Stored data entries
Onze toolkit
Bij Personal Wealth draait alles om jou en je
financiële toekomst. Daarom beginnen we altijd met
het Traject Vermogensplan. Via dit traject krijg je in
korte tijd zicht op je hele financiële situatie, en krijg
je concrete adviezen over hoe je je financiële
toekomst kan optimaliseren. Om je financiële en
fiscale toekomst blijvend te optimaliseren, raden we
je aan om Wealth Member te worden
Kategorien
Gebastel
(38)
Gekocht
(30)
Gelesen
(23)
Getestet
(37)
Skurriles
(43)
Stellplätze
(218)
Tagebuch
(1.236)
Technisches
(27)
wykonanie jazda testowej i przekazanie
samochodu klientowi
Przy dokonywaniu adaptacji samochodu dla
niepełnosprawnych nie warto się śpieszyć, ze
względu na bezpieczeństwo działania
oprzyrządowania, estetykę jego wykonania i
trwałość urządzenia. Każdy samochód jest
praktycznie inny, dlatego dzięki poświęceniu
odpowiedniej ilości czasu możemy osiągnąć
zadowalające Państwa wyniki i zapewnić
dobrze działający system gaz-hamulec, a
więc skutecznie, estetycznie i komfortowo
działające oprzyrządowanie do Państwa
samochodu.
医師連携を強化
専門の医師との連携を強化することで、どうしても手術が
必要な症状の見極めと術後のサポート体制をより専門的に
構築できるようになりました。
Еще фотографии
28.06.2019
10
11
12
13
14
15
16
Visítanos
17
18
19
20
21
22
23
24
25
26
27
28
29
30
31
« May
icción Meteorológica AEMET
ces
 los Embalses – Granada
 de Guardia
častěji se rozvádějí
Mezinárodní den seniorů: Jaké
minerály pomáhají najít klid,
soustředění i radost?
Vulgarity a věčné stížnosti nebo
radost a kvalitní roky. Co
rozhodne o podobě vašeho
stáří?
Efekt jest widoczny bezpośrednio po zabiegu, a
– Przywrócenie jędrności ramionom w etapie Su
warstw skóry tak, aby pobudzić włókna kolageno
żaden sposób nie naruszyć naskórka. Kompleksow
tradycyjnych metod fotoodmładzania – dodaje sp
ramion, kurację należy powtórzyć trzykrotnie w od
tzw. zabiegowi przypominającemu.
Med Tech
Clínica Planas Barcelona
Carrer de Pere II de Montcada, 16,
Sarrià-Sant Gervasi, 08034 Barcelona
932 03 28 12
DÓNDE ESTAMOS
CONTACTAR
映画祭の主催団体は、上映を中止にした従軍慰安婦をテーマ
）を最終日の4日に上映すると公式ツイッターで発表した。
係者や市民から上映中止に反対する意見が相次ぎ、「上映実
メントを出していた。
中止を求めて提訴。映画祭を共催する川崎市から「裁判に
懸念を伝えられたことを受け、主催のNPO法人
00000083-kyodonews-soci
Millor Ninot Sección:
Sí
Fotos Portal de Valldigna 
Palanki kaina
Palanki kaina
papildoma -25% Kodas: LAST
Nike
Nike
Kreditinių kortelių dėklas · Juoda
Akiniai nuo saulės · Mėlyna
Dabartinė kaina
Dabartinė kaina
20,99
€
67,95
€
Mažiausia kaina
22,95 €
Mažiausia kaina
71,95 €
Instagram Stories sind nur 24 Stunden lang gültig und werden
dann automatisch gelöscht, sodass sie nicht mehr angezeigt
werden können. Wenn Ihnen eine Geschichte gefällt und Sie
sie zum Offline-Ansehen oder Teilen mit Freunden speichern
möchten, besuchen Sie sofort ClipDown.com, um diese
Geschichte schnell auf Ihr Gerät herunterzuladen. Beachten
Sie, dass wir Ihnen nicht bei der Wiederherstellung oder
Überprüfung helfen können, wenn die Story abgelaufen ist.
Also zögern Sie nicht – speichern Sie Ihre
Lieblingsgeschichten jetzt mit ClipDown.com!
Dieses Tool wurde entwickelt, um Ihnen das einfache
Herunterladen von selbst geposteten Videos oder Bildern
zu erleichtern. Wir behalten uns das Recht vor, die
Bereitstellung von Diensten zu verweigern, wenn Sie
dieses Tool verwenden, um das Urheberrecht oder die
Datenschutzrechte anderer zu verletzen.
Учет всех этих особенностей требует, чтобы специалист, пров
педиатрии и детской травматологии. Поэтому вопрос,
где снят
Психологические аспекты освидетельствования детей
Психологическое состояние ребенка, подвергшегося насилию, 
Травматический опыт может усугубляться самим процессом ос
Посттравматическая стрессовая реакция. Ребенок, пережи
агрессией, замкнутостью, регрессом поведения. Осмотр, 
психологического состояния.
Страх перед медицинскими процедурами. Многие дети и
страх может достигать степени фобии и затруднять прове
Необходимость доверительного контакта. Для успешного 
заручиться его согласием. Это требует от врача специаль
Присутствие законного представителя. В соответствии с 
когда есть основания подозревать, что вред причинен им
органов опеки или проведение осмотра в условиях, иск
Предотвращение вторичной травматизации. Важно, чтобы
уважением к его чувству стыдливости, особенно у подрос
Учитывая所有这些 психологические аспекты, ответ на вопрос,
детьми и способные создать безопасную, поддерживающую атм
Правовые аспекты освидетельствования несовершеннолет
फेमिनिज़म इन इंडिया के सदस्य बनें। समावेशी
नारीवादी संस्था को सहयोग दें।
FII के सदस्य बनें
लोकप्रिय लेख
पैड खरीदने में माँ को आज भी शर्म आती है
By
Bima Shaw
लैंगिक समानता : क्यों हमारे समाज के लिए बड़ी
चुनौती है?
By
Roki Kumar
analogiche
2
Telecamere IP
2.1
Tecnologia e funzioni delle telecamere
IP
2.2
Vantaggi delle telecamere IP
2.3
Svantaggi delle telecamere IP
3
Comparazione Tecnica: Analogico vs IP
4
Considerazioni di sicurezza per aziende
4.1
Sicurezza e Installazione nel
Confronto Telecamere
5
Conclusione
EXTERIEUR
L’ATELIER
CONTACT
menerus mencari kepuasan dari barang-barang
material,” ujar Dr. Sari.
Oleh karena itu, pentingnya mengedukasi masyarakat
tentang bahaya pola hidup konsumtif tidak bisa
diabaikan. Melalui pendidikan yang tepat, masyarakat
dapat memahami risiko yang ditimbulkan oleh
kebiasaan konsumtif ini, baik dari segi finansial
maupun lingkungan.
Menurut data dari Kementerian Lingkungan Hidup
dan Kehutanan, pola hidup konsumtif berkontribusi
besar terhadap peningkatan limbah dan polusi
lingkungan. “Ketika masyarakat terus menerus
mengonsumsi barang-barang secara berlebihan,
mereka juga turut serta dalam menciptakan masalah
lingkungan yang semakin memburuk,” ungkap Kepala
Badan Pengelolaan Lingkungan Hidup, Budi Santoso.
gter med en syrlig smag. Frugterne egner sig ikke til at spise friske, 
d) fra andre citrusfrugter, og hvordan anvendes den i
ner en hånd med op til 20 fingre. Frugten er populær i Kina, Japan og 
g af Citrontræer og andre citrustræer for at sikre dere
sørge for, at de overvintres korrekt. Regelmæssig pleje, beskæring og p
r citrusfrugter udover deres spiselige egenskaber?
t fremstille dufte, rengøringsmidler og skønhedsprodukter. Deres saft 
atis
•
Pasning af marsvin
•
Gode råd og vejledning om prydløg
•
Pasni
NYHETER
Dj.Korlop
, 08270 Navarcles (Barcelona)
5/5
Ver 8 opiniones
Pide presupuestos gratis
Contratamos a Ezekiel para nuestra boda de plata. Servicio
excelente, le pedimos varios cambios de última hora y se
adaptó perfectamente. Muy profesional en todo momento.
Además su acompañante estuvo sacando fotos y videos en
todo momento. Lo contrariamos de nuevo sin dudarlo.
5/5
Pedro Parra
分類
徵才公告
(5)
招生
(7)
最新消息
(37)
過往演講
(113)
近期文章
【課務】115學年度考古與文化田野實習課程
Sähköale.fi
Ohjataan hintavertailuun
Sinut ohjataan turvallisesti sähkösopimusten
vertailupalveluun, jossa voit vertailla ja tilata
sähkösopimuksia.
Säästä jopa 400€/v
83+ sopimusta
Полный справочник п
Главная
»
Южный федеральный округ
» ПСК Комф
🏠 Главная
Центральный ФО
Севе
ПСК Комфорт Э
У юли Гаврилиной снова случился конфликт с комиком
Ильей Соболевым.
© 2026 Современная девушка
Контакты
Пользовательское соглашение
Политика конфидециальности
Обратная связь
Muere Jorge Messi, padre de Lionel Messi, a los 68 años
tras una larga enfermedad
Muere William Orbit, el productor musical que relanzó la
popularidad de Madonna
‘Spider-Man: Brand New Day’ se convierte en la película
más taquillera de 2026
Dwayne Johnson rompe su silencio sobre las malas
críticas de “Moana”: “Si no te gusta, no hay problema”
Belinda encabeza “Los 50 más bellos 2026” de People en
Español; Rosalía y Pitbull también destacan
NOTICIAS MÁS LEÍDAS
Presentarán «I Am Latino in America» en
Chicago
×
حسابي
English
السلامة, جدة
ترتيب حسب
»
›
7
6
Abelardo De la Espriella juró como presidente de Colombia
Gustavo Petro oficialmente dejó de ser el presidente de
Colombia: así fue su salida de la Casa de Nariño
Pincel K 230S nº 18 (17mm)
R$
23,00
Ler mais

## [EXERCISE DETAILS]
Repeat the records above line by line, from the first line through the line that contains "fiscale toekomst blijvend".

## [RESULT OF THIS TASK]
Onze toolkit
Bij Personal Wealth draait alles om jou en je
financiële toekomst. Daarom beginnen we altijd met
het Traject Vermogensplan. Via dit traject krijg je in
korte tijd zicht op je hele financiële situatie, en krijg
je concrete adviezen over hoe je je financiële
toekomst kan optimaliseren. Om je financiële en
fiscale toekomst blijvend te optimaliseren, raden we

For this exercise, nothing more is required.